Type out the complete listing below word for word, without its pictures.
◆ ◆ ◆
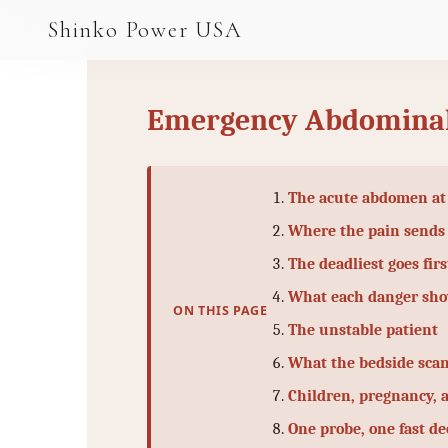
AGV & AMR
Shinko Power USA
AGV Series · 24–48V
AGV / AMR LFP
Emergency Abdominal
PALLET JACK
PJ-24 Series · 24V
The acute abdomen at
LFP CELLS
Where the pain sends
The deadliest goes firs
3.2V 105Ah Cell
What each danger sh
3.2V 20Ah Cell
ON THIS PAGE
The unstable patient
3.2V 32Ah Cell
What the bedside scan
3.2V 40Ah Cell
Children, pregnancy, 
One probe, one fast de
3.2V 50Ah Cell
◆ ◆ ◆
- _Written reply_:
AGV & AMR
Shinko Power USA
AGV Series · 24–48V
AGV / AMR LFP
Emergency Abdominal
PALLET JACK
PJ-24 Series · 24V
The acute abdomen at
LFP CELLS
Where the pain sends
The deadliest goes firs
3.2V 105Ah Cell
What each danger sh
3.2V 20Ah Cell
ON THIS PAGE
The unstable patient
3.2V 32Ah Cell
What the bedside scan
3.2V 40Ah Cell
Children, pregnancy, 
One probe, one fast de
3.2V 50Ah Cell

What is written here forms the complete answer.